(Excerpts from a dataset)
*** Block opens ***

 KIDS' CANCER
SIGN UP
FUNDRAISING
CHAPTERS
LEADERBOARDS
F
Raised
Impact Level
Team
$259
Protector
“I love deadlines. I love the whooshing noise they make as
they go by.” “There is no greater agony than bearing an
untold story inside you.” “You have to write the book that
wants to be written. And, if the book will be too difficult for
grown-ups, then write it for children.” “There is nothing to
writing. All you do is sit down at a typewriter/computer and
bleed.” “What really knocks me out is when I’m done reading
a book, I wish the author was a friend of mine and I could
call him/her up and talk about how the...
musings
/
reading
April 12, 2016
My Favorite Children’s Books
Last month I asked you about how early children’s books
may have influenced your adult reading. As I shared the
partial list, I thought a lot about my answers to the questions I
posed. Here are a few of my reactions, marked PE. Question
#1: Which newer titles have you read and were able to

*** Block closes ***
*** Block opens ***

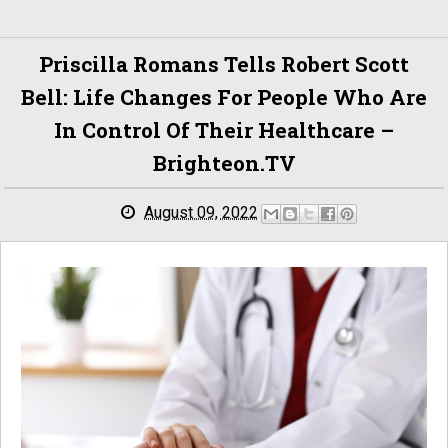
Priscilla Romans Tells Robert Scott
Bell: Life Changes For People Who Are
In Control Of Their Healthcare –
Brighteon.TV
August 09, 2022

*** Block closes ***

THE PROBLEM
Collect every line in the items above that contains the word "have". Treat uppercase and lowercase letters as distinct.

EXERCISE ANSWER
untold story inside you.” “You have to write the book that
may have influenced your adult reading. As I shared the
#1: Which newer titles have you read and were able to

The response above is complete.